Tough recent lessons about adopting unproven educational means and methods appear to be lost. Districts nationwide have been reversing course after sidelining phonics for a popular reading program, which many parents now view as pedagogical malpractice. Schools and states are busy instituting cell phone bans after spending billions on classroom devices, the educational benefits of which remains unclear. Nevertheless, with AI, the shiny new thing once again mesmerizes.

Source: oneaccordpartners.com

The adults in Washington, D.C. have failed to regulate AI in any comprehensive way. A provision in the new tax cut and spending bill would have kept states from passing their own AI regulations for a decade; fortunately it was struck before passage. Schools shouldn’t follow the lead of those politicians willing to let citizens and consumers, including children, be guinea pigs for underregulated products. They can slow down and take a risk-focused approach. 

Computer science classes can teach about AI’s capabilities, limits, and potential. Media literacy and social media safety programs can inform, as age appropriate, about how it can enable predation, perpetuate bias, and spread disinformation. Students should understand AI’s numerous social, economic, health, and environmental costs. Giving lip service to these big ethical issues while hastily integrating AI sends kids a strong message — the adults don’t really care and neither should you.  
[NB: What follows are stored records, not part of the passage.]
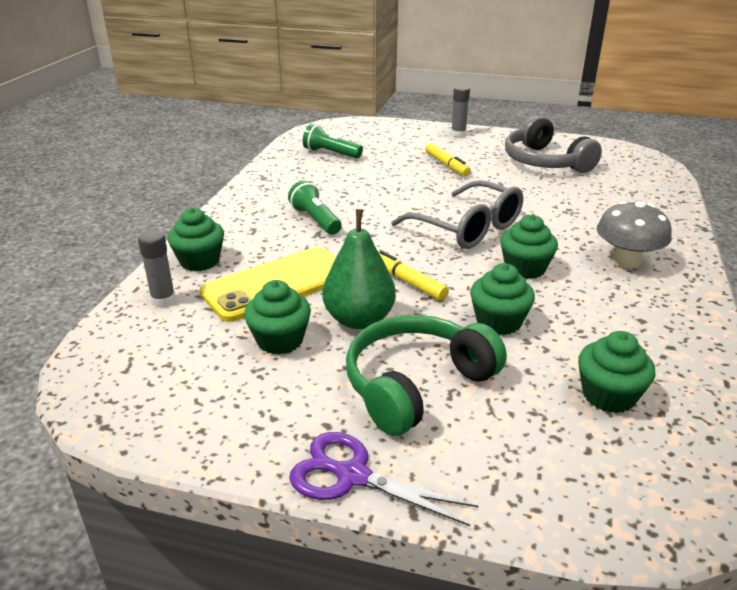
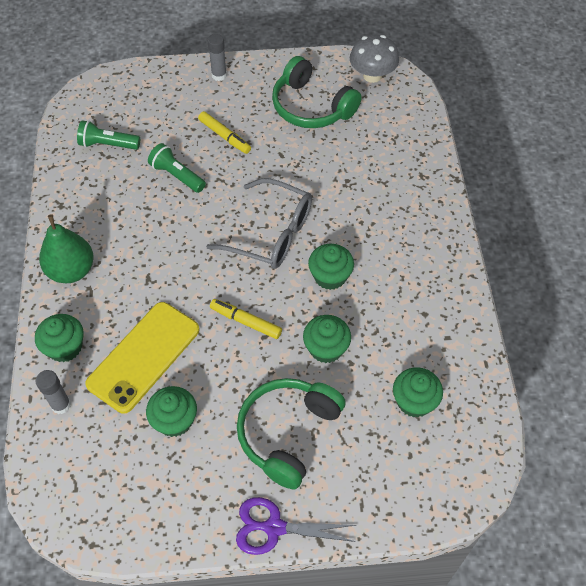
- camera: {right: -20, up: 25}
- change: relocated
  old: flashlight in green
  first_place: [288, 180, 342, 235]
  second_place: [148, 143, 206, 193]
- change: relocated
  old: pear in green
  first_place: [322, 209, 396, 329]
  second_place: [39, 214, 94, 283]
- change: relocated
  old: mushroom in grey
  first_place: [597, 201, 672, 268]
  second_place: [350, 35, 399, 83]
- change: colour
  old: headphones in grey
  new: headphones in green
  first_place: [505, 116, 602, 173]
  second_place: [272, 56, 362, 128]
Schools can and should wait for more research on AI and its effects on learning. Recent studies suggest key skills may be harmed by use of some tools. In an MIT study, those using chatGPT to help write an essay demonstrated lower brain engagement and “‘consistently underperformed at neural, linguistic, and behavioral levels.’” Some lost motivation.  A business school found those who used AI tools often had degraded critical thinking skills, especially younger participants. In another study, users became dependent on ChatGPT and did less metacognitive thinking.  

Students may be able to learn to use AI responsibly — once the adults do. If we can.